Job item:
Please change every "28.06.2026" to "29.06.2026" and then give all the lines of the records again, with everything else left as it is and the pictures left out.

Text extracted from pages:
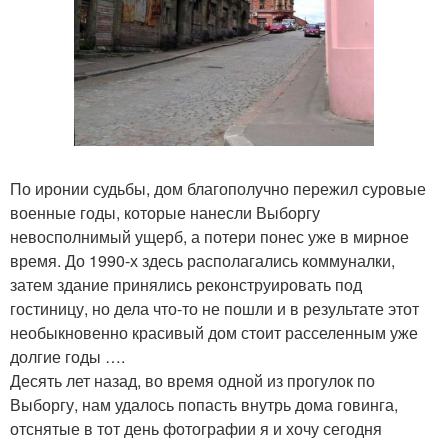
По иронии судьбы, дом благополучно пережил суровые
военные годы, которые нанесли Выборгу
невосполнимый ущерб, а потери понес уже в мирное
время. До 1990-х здесь располагались коммуналки,
затем здание принялись реконструировать под
гостиницу, но дела что-то не пошли и в результате этот
необыкновенно красивый дом стоит расселенным уже
долгие годы ….
Десять лет назад, во время одной из прогулок по
Выборгу, нам удалось попасть внутрь дома говинга,
отснятые в тот день фотографии я и хочу сегодня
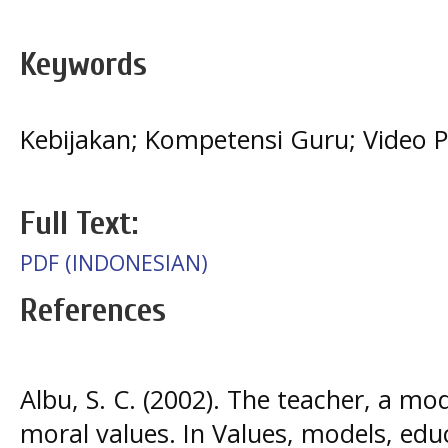
Keywords
Kebijakan; Kompetensi Guru; Video 
Full Text:
PDF (INDONESIAN)
References
Albu, S. C. (2002). The teacher, a mo
moral values. In Values, models, ed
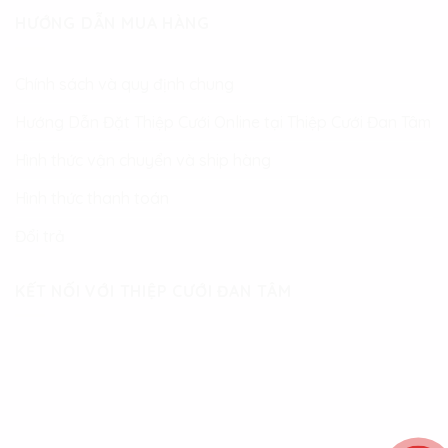
HƯỚNG DẪN MUA HÀNG
Chính sách và quy định chung
Hướng Dẫn Đặt Thiệp Cưới Online tại Thiệp Cưới Đan Tâm
Hình thức vận chuyển và ship hàng
Hình thức thanh toán
Đổi trả
KẾT NỐI VỚI THIỆP CƯỚI ĐAN TÂM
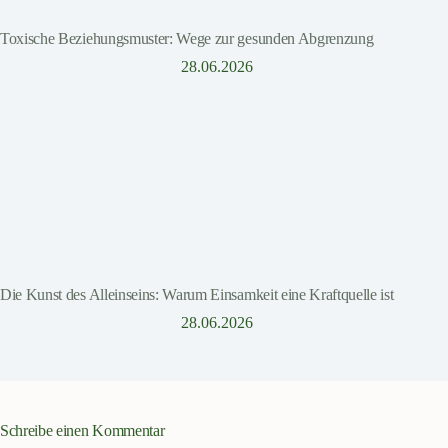
Toxische Beziehungsmuster: Wege zur gesunden Abgrenzung
28.06.2026
Die Kunst des Alleinseins: Warum Einsamkeit eine Kraftquelle ist
28.06.2026
Schreibe einen Kommentar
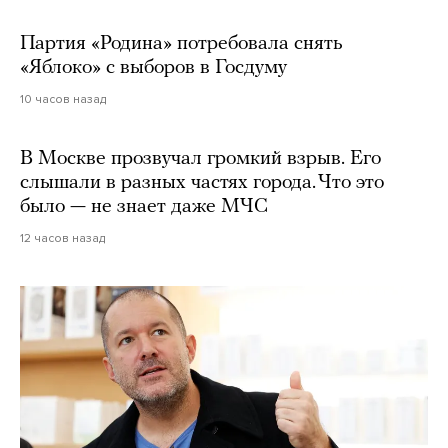
Партия «Родина» потребовала снять
«Яблоко» с выборов в Госдуму
10 часов назад
В Москве прозвучал громкий взрыв. Его
слышали в разных частях города. Что это
было — не знает даже МЧС
12 часов назад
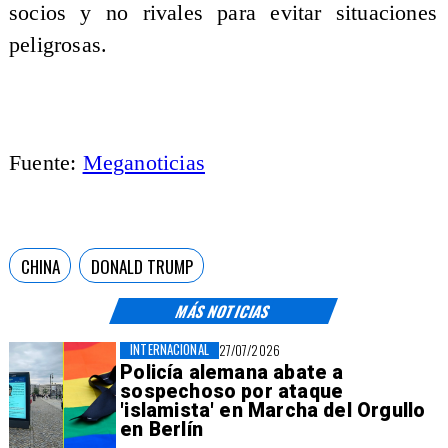
socios y no rivales para evitar situaciones
peligrosas.
Fuente:
Meganoticias
CHINA
DONALD TRUMP
MÁS NOTICIAS
INTERNACIONAL
27/07/2026
Policía alemana abate a
sospechoso por ataque
'islamista' en Marcha del Orgullo
en Berlín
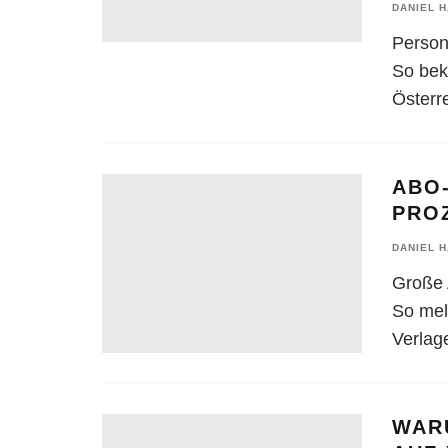
DANIEL 
Person
So bek
Österre
ABO-
PRO
DANIEL 
Große 
So mel
Verlag
WAR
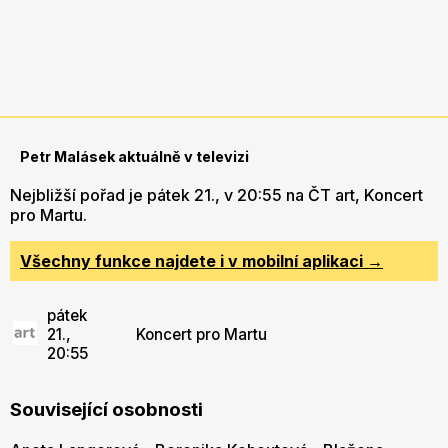
Petr Malásek aktuálně v televizi
Nejbližší pořad je pátek 21., v 20:55 na ČT art, Koncert
pro Martu.
Všechny funkce najdete i v mobilní aplikaci →
pátek
21.,
Koncert pro Martu
20:55
Související osobnosti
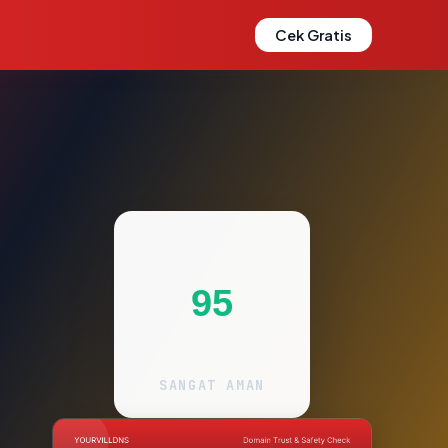
Cek Gratis
95
SANGAT AMAN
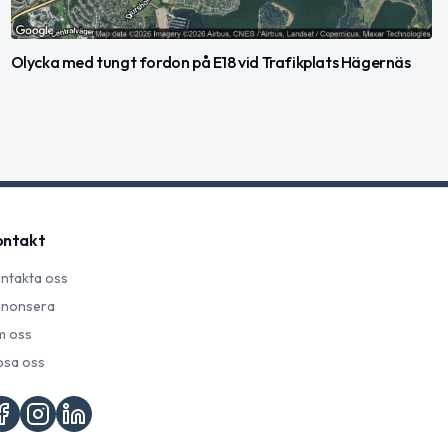
Olycka med tungt fordon på E18 vid Trafikplats Hägernäs
ontakt
ntakta oss
nonsera
 oss
psa oss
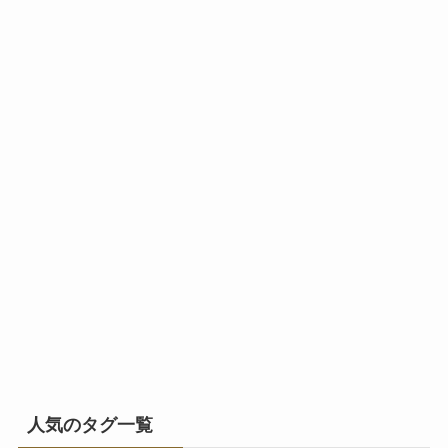
人気のタグ一覧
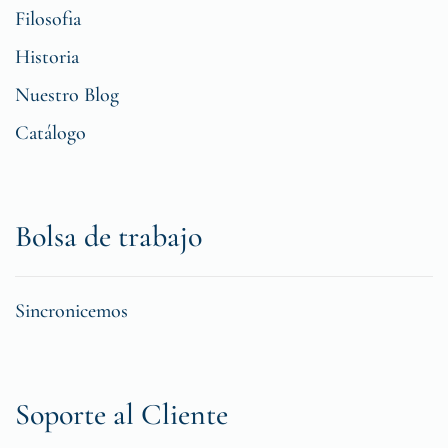
Filosofia
Historia
Nuestro Blog
Catálogo
Bolsa de trabajo
Sincronicemos
Soporte al Cliente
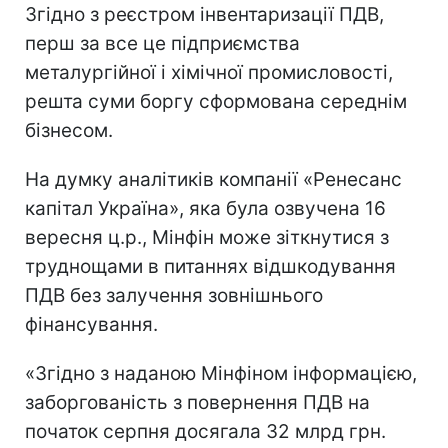
Згідно з реєстром інвентаризації ПДВ,
перш за все це підприємства
металургійної і хімічної промисловості,
решта суми боргу сформована середнім
бізнесом.
На думку аналітиків компанії «Ренесанс
капітал Україна», яка була озвучена 16
вересня ц.р., Мінфін може зіткнутися з
труднощами в питаннях відшкодування
ПДВ без залучення зовнішнього
фінансування.
«Згідно з наданою Мінфіном інформацією,
заборгованість з повернення ПДВ на
початок серпня досягала 32 млрд грн.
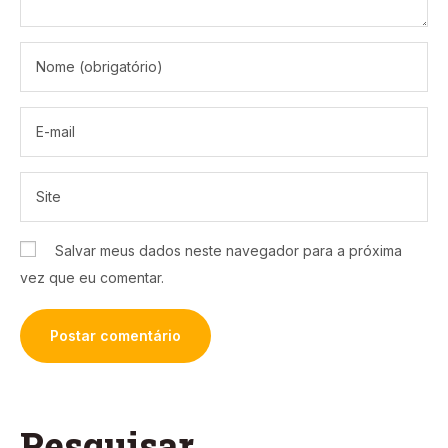
Salvar meus dados neste navegador para a próxima
vez que eu comentar.
Pesquisar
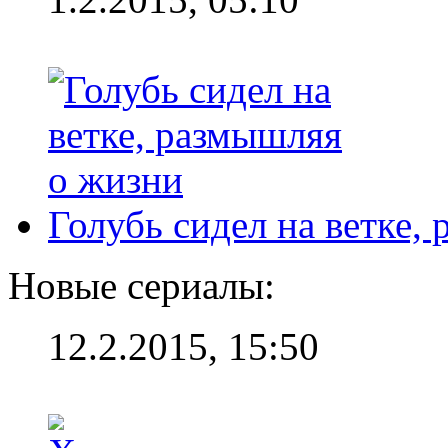
Голубь сидел на ветке,
Новые сериалы:
12.2.2015, 15:50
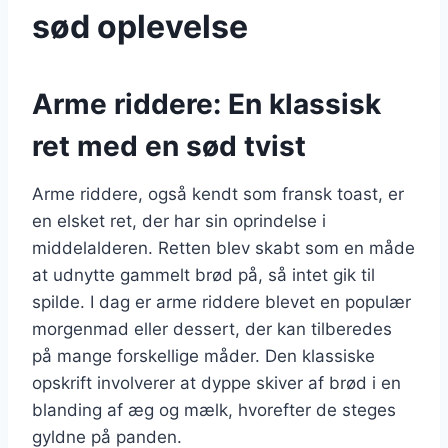
sød oplevelse
Arme riddere: En klassisk
ret med en sød tvist
Arme riddere, også kendt som fransk toast, er
en elsket ret, der har sin oprindelse i
middelalderen. Retten blev skabt som en måde
at udnytte gammelt brød på, så intet gik til
spilde. I dag er arme riddere blevet en populær
morgenmad eller dessert, der kan tilberedes
på mange forskellige måder. Den klassiske
opskrift involverer at dyppe skiver af brød i en
blanding af æg og mælk, hvorefter de steges
gyldne på panden.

Exercise result:
По иронии судьбы, дом благополучно пережил суровые
военные годы, которые нанесли Выборгу
невосполнимый ущерб, а потери понес уже в мирное
время. До 1990-х здесь располагались коммуналки,
затем здание принялись реконструировать под
гостиницу, но дела что-то не пошли и в результате этот
необыкновенно красивый дом стоит расселенным уже
долгие годы ….
Десять лет назад, во время одной из прогулок по
Выборгу, нам удалось попасть внутрь дома говинга,
отснятые в тот день фотографии я и хочу сегодня
Keywords
Kebijakan; Kompetensi Guru; Video 
Full Text:
PDF (INDONESIAN)
References
Albu, S. C. (2002). The teacher, a mo
moral values. In Values, models, ed
HƯỚNG DẪN MUA HÀNG
Chính sách và quy định chung
Hướng Dẫn Đặt Thiệp Cưới Online tại Thiệp Cưới Đan Tâm
Hình thức vận chuyển và ship hàng
Hình thức thanh toán
Đổi trả
KẾT NỐI VỚI THIỆP CƯỚI ĐAN TÂM
Toxische Beziehungsmuster: Wege zur gesunden Abgrenzung
29.06.2026
Die Kunst des Alleinseins: Warum Einsamkeit eine Kraftquelle ist
29.06.2026
Schreibe einen Kommentar
Партия «Родина» потребовала снять
«Яблоко» с выборов в Госдуму
10 часов назад
В Москве прозвучал громкий взрыв. Его
слышали в разных частях города. Что это
было — не знает даже МЧС
12 часов назад
socios y no rivales para evitar situaciones
peligrosas.
Fuente:
Meganoticias
CHINA
DONALD TRUMP
MÁS NOTICIAS
INTERNACIONAL
27/07/2026
Policía alemana abate a
sospechoso por ataque
'islamista' en Marcha del Orgullo
en Berlín
DANIEL 
Person
So bek
Österre
ABO-
PRO
DANIEL 
Große 
So mel
Verlag
WAR
Petr Malásek aktuálně v televizi
Nejbližší pořad je pátek 21., v 20:55 na ČT art, Koncert
pro Martu.
Všechny funkce najdete i v mobilní aplikaci →
pátek
21.,
Koncert pro Martu
20:55
Související osobnosti
Cek Gratis
95
SANGAT AMAN
Olycka med tungt fordon på E18 vid Trafikplats Hägernäs
ontakt
ntakta oss
nonsera
 oss
psa oss
人気のタグ一覧
Filosofia
Historia
Nuestro Blog
Catálogo
Bolsa de trabajo
Sincronicemos
Soporte al Cliente
Згідно з реєстром інвентаризації ПДВ,
перш за все це підприємства
металургійної і хімічної промисловості,
решта суми боргу сформована середнім
бізнесом.
На думку аналітиків компанії «Ренесанс
капітал Україна», яка була озвучена 16
вересня ц.р., Мінфін може зіткнутися з
труднощами в питаннях відшкодування
ПДВ без залучення зовнішнього
фінансування.
«Згідно з наданою Мінфіном інформацією,
заборгованість з повернення ПДВ на
початок серпня досягала 32 млрд грн.
Salvar meus dados neste navegador para a próxima
vez que eu comentar.
Pesquisar
Голубь сидел на ветке,
Новые сериалы:
12.2.2015, 15:50
sød oplevelse
Arme riddere: En klassisk
ret med en sød tvist
Arme riddere, også kendt som fransk toast, er
en elsket ret, der har sin oprindelse i
middelalderen. Retten blev skabt som en måde
at udnytte gammelt brød på, så intet gik til
spilde. I dag er arme riddere blevet en populær
morgenmad eller dessert, der kan tilberedes
på mange forskellige måder. Den klassiske
opskrift involverer at dyppe skiver af brød i en
blanding af æg og mælk, hvorefter de steges
gyldne på panden.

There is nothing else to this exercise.